> EXCERPT PROVIDED:

1. Song would give Liao an annual tribute of 200,000 bolts of raw silk and 100,000 taels of silver.
2. All moats and city walls already in existence could be repaired, but no new ones could be constructed.
3. Song and Liao agreed to be sibling nations. Emperor Shengzong addressed Emperor Zhenzong as his elder brother, while Emperor Zhenzong addressed Emperor Shengzong as his younger brother and Empress Dowager Xiao as his aunt (叔母 ('wife of father's younger brother')).

Despite Song getting an arguably more prestigious position out of the treaty, there was opposition among the Song elite. Nevertheless, this treaty avoided any further major wars.

==Wang Jizhong==
Wang Jizhong, a native of Bianjing, was captured by Liao in 1003 at a battle near Wangdu. The Liao emperor awarded Wang with official rank, while Wang made the best of his circumstances and spoke of the advantages of resolving the conflict with Song peacefully. Empress Dowager Xiao, who was in actual control of the Liao court at the time, had grown tired of war and listened to Wang's proposals. With the Empress Dowager's approval, Wang submitted a memorial to the Song emperor through the Song prefect of Mochou, stating that Liao wished to restore friendly relations. So, Wang facilitated the first peace talks between the two empires. He had inside information from both sides and knew exactly what each of them wanted in return for peace. In the end it was Wang who persuaded the Empress Dowager to give up territorial claims, which ultimately led to the Chanyuan Treaty.

==Significance of the treaty==
Through the signing of the Chanyuan Treaty, Liao forced Song, who considered themselves the natural heirs to the central plains, to recognize them as peers.

This treaty immediately reduced the strain on Liao finances. Those annual tribute payments were used to facilitate the construction of Liao's central capital, Zhongjing (中京) (present-day Ningcheng County, Inner Mongolia). Peace with Song allowed Liao to focus more on their internal affairs and its relations with other peoples, and this new capital ultimately aided Liao in establishing an international trade network. Without the annual tribute from Song, it's highly unlikely that Liao would have been able to create such an expansive and sophisticated trade network.

This treaty also allowed Song to secure disputed territory in exchange for a minimal annual tribute. In addition, with the war over, the Song court was able to focus on other matters as well. For one, they could advance their foreign diplomacy. On a different note, they had the ability to curb military spending, which was putting serious strain on their economy. In the grand scheme of things, the annual tribute payments were a far smaller burden than Song's military spending concerning Liao.

> DATA FOR REVIEW:

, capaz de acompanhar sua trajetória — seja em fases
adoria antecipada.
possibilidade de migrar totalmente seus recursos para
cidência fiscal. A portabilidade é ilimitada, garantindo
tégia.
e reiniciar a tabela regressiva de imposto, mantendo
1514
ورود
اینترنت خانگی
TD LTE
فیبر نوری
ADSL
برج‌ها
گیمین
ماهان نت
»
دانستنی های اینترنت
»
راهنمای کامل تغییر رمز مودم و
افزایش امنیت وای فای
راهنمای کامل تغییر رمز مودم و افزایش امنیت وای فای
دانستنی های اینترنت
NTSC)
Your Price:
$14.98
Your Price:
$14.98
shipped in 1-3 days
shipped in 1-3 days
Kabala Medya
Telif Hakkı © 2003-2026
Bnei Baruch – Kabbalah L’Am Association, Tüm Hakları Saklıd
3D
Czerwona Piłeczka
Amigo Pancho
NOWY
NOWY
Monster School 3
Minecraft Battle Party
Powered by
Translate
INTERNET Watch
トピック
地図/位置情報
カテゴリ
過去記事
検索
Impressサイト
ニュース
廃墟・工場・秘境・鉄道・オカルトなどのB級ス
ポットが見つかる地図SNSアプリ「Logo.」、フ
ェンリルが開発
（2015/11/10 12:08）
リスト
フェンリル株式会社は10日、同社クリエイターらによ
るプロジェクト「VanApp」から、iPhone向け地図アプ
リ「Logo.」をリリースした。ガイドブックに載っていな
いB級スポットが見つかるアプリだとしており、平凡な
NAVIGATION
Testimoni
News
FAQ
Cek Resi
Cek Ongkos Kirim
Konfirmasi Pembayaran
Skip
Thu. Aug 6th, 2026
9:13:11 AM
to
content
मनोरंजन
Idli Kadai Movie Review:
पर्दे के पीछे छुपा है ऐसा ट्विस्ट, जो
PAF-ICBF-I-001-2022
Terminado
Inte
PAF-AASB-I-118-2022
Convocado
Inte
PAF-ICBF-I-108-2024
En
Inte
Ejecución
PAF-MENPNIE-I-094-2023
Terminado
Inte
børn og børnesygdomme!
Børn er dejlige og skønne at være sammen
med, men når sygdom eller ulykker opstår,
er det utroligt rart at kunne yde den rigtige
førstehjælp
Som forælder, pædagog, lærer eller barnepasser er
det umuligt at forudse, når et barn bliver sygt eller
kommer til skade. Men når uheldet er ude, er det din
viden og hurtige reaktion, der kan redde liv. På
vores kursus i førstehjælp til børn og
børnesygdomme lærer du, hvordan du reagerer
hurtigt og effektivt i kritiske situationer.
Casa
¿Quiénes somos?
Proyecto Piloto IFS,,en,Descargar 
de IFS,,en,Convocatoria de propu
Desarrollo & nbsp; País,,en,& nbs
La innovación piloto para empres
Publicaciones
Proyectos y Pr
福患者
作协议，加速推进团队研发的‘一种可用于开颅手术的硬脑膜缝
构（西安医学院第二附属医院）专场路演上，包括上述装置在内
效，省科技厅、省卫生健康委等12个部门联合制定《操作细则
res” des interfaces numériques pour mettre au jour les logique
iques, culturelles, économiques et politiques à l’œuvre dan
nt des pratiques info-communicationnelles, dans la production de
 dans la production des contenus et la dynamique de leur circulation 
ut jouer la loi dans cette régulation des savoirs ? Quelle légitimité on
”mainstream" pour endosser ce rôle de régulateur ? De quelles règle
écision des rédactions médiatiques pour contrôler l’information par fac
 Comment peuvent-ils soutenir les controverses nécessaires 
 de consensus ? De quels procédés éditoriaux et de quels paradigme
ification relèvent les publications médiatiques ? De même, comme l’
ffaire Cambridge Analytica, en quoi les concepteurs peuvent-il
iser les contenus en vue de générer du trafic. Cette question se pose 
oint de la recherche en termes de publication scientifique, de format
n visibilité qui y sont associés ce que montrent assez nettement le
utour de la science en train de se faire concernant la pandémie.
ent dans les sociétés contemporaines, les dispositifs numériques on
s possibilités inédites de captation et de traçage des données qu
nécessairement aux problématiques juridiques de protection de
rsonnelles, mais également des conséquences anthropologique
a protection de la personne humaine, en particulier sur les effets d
* * *
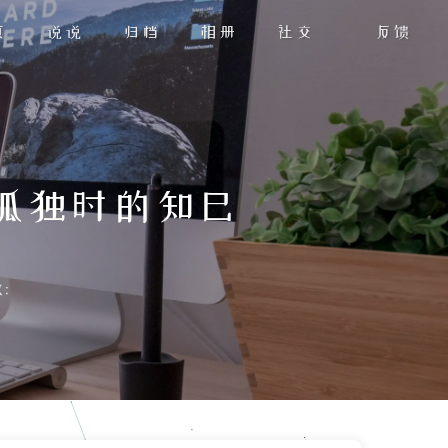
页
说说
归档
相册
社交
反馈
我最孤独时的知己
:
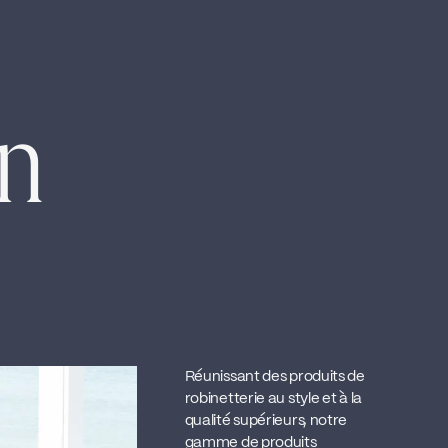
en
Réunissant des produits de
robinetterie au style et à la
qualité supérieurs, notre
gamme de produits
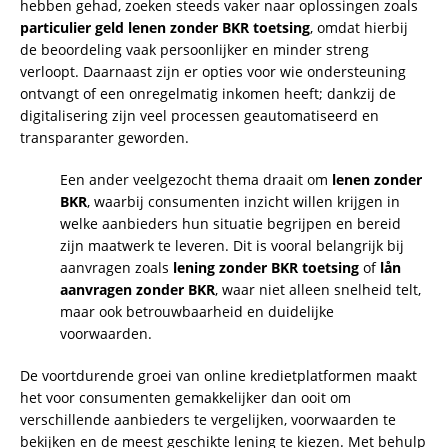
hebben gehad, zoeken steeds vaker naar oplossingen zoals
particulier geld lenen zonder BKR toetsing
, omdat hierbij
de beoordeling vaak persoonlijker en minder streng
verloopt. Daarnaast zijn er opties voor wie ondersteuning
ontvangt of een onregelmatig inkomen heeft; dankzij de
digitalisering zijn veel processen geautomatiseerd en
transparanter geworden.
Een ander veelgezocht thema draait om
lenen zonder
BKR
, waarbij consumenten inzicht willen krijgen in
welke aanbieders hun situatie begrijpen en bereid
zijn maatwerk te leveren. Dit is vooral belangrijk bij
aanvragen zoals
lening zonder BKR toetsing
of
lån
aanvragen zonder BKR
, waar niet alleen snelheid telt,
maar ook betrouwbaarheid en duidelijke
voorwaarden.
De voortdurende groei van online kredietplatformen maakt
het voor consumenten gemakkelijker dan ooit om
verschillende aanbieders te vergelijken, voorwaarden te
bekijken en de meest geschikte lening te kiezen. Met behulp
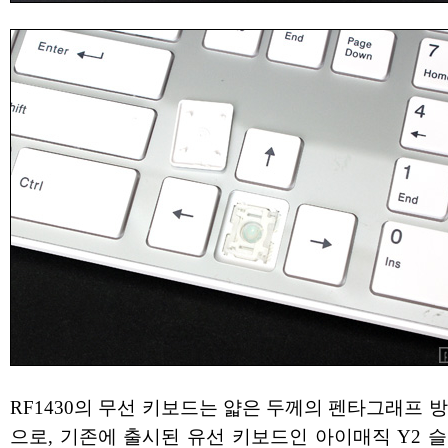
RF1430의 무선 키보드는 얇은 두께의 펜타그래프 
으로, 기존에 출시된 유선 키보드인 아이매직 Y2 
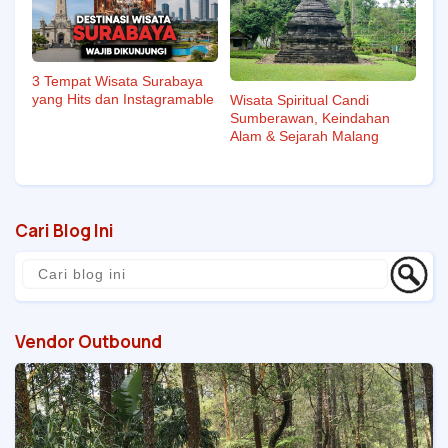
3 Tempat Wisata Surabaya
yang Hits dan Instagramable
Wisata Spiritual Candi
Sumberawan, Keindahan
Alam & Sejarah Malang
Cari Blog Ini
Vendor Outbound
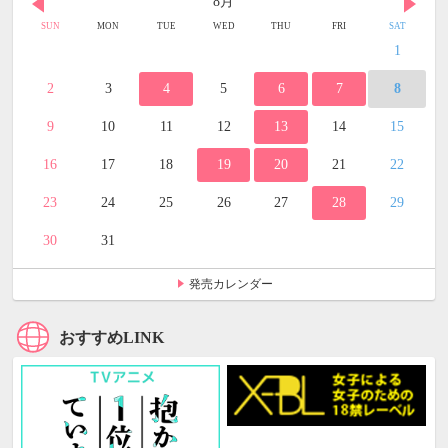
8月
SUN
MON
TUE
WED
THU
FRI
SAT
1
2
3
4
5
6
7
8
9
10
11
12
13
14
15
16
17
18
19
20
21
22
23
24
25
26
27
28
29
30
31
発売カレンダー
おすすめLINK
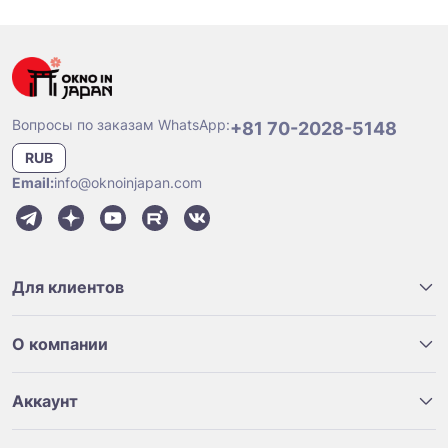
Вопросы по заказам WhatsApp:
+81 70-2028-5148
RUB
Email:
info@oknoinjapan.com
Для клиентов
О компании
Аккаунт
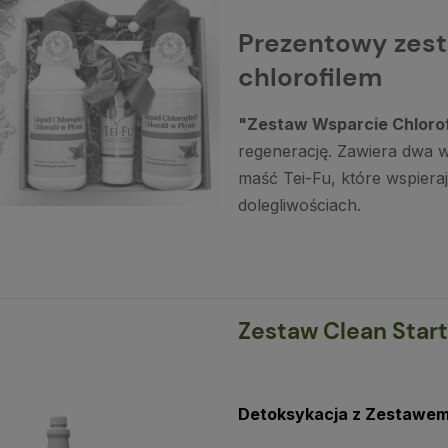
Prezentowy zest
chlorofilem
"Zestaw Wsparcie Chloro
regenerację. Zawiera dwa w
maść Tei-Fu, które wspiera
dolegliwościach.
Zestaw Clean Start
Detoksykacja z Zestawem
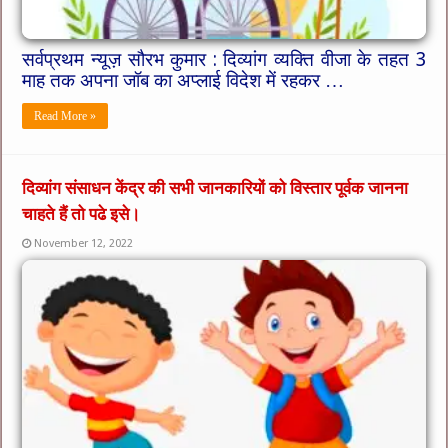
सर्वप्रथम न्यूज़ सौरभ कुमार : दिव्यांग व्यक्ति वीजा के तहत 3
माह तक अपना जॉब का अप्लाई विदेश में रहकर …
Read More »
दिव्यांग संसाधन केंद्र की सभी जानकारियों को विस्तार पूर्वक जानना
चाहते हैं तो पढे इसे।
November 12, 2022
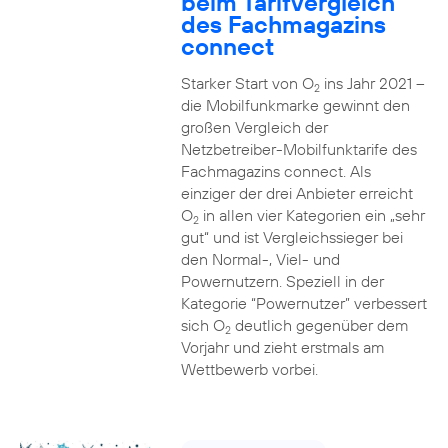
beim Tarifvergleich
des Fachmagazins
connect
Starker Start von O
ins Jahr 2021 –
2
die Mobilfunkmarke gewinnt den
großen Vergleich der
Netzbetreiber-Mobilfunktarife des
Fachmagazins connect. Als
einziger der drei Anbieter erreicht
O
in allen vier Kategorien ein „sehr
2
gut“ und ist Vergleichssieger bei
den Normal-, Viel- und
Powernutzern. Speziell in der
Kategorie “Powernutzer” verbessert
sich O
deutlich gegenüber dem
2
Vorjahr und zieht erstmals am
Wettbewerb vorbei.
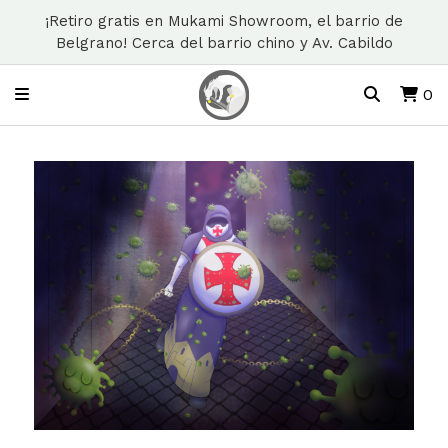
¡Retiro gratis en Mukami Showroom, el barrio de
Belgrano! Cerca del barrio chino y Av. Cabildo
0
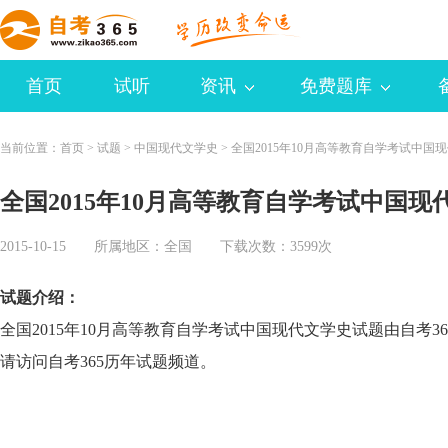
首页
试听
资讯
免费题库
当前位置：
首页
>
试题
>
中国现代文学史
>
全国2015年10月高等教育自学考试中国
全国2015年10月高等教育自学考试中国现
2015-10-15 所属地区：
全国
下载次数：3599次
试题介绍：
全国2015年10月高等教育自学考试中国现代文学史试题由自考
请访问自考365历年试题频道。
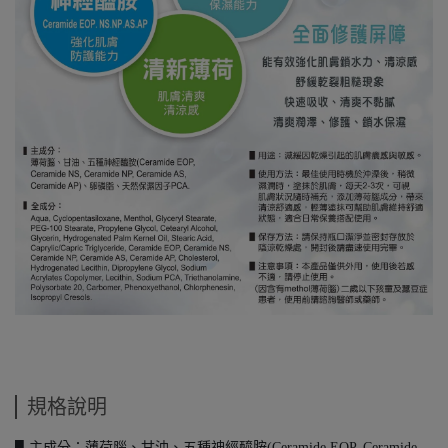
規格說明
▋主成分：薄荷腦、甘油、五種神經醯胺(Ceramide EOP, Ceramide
...
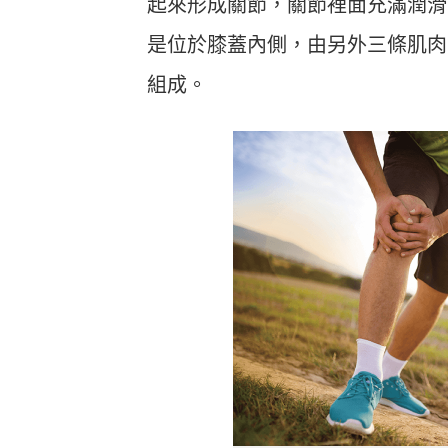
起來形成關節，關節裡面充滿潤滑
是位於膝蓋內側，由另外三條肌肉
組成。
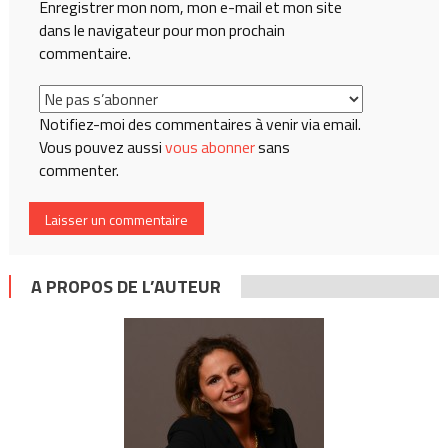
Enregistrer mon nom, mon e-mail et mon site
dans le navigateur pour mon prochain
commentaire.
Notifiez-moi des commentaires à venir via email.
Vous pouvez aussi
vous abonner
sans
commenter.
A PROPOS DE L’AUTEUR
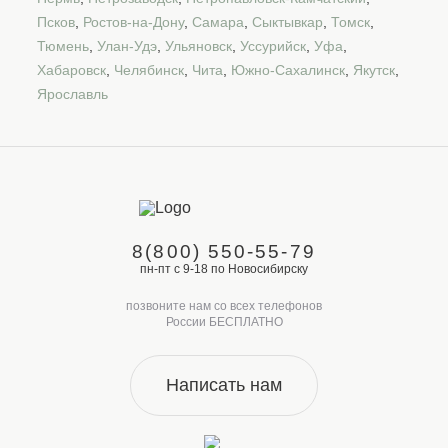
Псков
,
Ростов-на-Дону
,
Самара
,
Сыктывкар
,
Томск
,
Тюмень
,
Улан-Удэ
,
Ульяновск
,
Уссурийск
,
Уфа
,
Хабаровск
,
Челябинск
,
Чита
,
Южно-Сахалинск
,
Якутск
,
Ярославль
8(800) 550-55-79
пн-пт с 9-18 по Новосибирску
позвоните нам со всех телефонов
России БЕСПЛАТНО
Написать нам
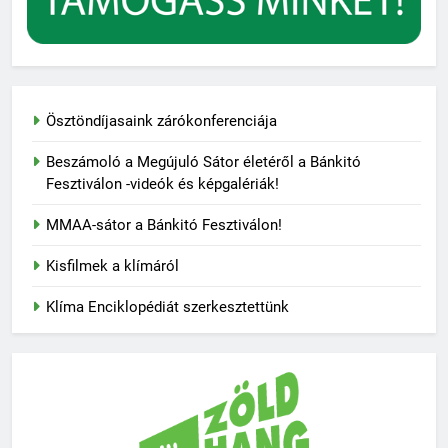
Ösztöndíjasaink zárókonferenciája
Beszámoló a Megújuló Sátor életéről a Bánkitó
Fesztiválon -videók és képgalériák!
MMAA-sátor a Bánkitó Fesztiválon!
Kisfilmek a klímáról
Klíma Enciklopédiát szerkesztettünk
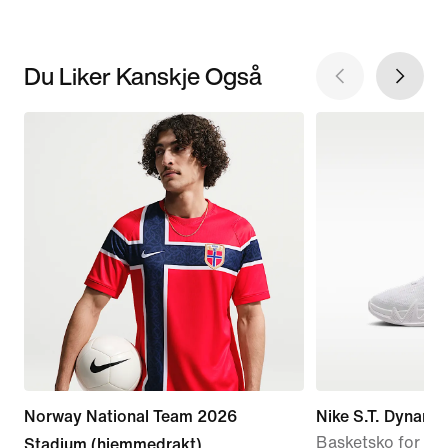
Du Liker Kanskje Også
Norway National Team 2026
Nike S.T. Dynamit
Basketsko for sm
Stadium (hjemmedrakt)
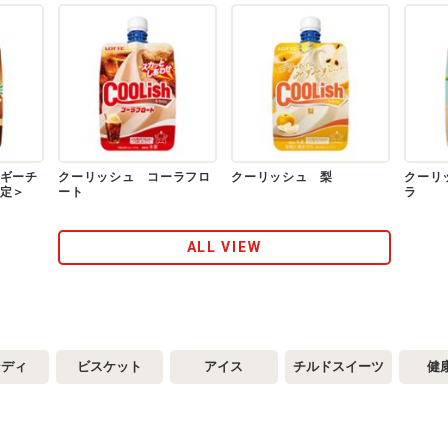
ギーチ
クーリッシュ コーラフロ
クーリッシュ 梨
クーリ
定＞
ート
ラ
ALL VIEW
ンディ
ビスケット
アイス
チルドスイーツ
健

> PROMPT A:
For each statement, say whether it agrees with the text on the Chanyuan Treaty, answering yes or no and quoting the deciding words: (i) Wang Jizhong was taken by Liao in 1003; (ii) the treaty let both sides build new city walls; (iii) Song's yearly tribute helped pay for building Zhongjing.
> PROMPT B:
Pick up the text on the Chanyuan Treaty after its last sentence and keep writing it.
The records are separate material with no tie to the Chanyuan Treaty text.

> ANSWER SECTION A:
(i) Yes: "was captured by Liao in 1003 at a battle near Wangdu"
(ii) No: "no new ones could be constructed"
(iii) Yes: "Those annual tribute payments were used to facilitate the construction of Liao's central capital, Zhongjing"

> ANSWER SECTION B:
On the other hand, the treaty was Song's official admission of their loss of the Sixteen Prefectures.

The treaty is generally viewed positively for ending large-scale military conflict between the two empires and facilitating peaceful relations for decades afterwards. This peace lasted until the Alliance Conducted at Sea, through which the Song dynasty and the Jurchen-led Jin dynasty agreed to jointly invade Liao.

==After the treaty==
This treaty became the basis for relations between Song and other Chinese states including the Western Xia dynasty and the Jin dynasty.

Along the way, there were incidents that jeopardized the peace between Liao and Song. In 1042, Liao threatened to invade the Hedong Circuit in order to get Song to increase their annual tribute. Incursions by Western Xia in the northwest (at the urging of Liao) finally forced Song to raise their annual tribute to 300,000 bolts of silk and 200,000 taels of silver. Then in 1076, Song ceded a few parcels of land along the Hedong border to Liao. This inevitably created a predicament because the original guidelines of the treaty made sure that Song would not cede any territory to Liao.

The accounts of the treaty in the historical records of each dynasty are inconsistent. The altering of some details shows a great deal of political boundary maintenance and an attempt at retaining dignity, which is prevalent in the Song records. After the treaty was signed, the nature of the relationship between these two empires changed from one of pure rivalry to a supposed fraternal relationship. For the first time in Chinese history there were two Sons of Heaven, recognized as such by each side.